![](https://ugm.ac.id/wp-content/uploads/2020/04/0704201586264552490141783.jpg)
Pakar komunikasi publik, Prof. Dr. Hermin Indah Wahyuni, berpendapat ada pekerjaan rumah yang harus dibuat pemerintah di masa krisis Covid-19 yaitu membuat informasi yang lebih terkoordinasi. Sebab, di masa pandemi Covid-19 ini tidak banyak pilihan selain pesan yang terintegrasi dan fungsi-fungsi yang ada di dalamnya dapat dikembangkan secara optimal.
“Saya ingin memberi masukan kepada pemerintah untuk memberi warna soal cara komunikasi yang dilakukan agar terintegrasi, sebab saat ini sudah mengarah pada krisis komunikasi, emergency risiko, dan saya kira warna ke arah sana itu harus dikuatkan dalam masa krisis,” ujarnya saat menjadi narasumber serial diskusi Fisipol UGM bertema Komunikasi Publik Masa Krisis Covid-19, Selasa (7/4).
Dalam situasi krisis saat ini, menurutnya, sudah saatnya dilakukan gerakan mengurangi desentralisasi informasi, meskipun desentralisasi informasi sesungguhnya memberi informasi yang beragam.
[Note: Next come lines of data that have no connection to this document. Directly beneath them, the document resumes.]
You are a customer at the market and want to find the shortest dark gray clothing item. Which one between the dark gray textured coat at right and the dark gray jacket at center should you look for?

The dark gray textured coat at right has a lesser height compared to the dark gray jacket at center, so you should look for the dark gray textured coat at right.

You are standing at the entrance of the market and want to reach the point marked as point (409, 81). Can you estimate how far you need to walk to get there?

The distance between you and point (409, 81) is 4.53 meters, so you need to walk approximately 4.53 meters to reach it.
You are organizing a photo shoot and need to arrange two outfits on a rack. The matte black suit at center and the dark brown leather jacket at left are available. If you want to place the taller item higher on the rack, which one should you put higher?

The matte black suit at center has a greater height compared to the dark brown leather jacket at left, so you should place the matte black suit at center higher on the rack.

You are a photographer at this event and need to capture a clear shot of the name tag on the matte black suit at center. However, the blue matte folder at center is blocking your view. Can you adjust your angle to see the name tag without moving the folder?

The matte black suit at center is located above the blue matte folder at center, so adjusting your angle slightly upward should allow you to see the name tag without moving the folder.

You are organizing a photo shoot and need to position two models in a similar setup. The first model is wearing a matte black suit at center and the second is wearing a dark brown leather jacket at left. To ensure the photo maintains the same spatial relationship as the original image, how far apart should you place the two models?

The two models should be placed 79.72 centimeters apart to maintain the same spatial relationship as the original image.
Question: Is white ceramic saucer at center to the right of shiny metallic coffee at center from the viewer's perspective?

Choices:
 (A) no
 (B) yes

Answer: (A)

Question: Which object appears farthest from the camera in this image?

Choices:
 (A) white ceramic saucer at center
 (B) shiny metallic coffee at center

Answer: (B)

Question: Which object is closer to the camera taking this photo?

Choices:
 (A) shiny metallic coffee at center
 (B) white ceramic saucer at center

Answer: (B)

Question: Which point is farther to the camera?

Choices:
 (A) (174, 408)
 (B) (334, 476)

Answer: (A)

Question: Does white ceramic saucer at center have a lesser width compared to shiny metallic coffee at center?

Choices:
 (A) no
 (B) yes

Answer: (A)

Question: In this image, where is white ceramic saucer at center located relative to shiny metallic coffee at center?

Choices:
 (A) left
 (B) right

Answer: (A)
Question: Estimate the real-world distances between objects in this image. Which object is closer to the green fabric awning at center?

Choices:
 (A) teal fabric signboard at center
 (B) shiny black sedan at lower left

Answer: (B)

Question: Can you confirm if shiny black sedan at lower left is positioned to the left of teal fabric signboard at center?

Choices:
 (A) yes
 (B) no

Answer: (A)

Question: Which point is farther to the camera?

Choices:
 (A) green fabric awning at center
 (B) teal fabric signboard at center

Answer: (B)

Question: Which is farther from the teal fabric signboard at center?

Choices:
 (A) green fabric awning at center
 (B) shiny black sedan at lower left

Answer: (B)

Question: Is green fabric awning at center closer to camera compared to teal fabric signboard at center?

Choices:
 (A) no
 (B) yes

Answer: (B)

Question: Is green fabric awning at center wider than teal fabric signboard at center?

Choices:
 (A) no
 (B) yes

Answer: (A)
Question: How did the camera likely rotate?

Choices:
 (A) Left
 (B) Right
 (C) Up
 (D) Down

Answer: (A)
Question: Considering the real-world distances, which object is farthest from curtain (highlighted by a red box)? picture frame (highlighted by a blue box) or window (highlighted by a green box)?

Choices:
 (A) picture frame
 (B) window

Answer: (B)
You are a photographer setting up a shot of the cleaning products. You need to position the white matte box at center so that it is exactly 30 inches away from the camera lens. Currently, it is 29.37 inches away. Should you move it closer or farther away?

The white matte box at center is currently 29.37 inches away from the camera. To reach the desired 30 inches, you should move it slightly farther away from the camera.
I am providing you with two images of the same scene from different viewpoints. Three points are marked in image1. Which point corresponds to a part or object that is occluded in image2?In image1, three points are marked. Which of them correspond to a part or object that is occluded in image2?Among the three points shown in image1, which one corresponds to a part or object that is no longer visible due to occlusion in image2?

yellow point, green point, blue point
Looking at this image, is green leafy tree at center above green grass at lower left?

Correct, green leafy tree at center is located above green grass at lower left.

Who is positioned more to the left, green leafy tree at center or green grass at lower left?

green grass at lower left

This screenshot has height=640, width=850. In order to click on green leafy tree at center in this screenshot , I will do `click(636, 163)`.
Dalam kondisi krisis Covid-19 saat ini, katanya, akan sangat berbahaya jika terlalu banyak desentralisasi informasi.
“Misalnya center untuk Covid-19 ini bisa lebih telaten menemani publik sehingga juru bicara pemerintah untuk penanganan virus corona Achmad Yurianto bersama tim setiap jam selalu terlihat,”katanya.
Hermin menilai struktur komunikasi saat krisis sekarang ini sangat lemah. Meski begitu, Indonesia memang harus berbicara dalam konteks setiap negara tidak harus sama.
“Untuk lock-down pertimbangannya kan ada dua, kesehatan dan ekonomi, ini yang menyebabkan struktur komunikasi kurang optimal. Dalam situasi-situasi seperti sekarang ini maka kita sebaiknya mengurangi desentralisasi informasi agar tidak terjadi banyak fragmented,” jelasnya.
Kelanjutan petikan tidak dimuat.